The other difficulty with a return to such a patently comic-feeling mode is that audiences have been trained to expect a more-or-less rational and scientific world for superheroes to inhabit, but there were lots of moments where the science in Superman just made me go “WTF?”. In a cartoon, or a movie without Mrs Kents or Mr Whites, a movie like the Fantastic Four, you can easily forgive bad science. In Superman Returns, it becomes another, albeit minor, jarring note.
The greatest failure though comes almost inevitably from the nature of the Superman myth and character. Superman has always been deployed as the unstoppable and unbeatable foe against which your only weapon is Kryptonite. That is really boring. I asked whether this had been addressed, and he waxed lyrical about the kryptonited Superman having the crap beaten out of him by three ordinary goons. What he didn’t tell me was that within 10 minutes he’d be lifting the whole kryptonite-laden island and throw it into space. WTF? Now we have a superman against whom even Kryptonite is ineffective!

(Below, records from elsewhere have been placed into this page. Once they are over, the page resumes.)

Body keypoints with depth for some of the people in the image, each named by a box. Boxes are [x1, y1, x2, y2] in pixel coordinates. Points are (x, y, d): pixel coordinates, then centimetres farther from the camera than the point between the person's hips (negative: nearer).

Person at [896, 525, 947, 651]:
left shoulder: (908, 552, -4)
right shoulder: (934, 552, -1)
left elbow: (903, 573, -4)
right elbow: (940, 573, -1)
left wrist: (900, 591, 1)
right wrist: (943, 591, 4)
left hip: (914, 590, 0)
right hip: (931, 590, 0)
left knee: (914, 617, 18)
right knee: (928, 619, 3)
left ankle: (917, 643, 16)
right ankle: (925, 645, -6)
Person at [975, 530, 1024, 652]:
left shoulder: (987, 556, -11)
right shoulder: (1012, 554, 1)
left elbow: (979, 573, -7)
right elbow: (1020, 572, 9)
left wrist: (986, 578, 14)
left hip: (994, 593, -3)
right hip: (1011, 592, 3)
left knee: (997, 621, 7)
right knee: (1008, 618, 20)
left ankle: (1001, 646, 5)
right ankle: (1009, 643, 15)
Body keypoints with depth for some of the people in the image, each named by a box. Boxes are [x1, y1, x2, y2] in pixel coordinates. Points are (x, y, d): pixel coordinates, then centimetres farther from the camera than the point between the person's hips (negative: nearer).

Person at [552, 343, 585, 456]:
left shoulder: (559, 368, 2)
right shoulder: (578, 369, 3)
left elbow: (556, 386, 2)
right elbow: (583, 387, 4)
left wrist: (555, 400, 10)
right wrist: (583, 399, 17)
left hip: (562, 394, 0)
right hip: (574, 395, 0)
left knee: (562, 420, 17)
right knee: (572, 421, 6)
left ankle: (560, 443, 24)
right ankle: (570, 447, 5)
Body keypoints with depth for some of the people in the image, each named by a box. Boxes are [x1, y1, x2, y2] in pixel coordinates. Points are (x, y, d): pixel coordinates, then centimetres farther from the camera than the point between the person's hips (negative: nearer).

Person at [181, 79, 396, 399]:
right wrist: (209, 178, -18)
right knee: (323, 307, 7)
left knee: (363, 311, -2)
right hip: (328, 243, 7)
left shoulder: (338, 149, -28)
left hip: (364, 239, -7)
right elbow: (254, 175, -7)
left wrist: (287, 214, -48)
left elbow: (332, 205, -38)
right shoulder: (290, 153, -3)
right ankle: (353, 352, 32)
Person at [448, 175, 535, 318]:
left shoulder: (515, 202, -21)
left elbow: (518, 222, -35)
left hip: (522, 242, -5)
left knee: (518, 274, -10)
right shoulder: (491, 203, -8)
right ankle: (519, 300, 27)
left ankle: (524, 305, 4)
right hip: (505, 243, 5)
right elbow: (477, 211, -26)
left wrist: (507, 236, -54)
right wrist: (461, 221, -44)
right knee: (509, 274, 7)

Ultimately I wanted this movie to force Superman to take a good hard look at the emotional wreckage he leaves behind him with his grandstanding and quick-fix approach to everything. Instead, despite strong hints of this as a potential motif, Superman is allowed to run rampant through the movie in his typical bull-in-chinashop approach to being a hero. In short then, I simply return to ‘s take: after 2 hours of setting up characters and scenarios, I wanted Singer to actually have done something with them, rather than go through the motions with his one-dimensional plot-device characters and fail to deliver any real spectacle.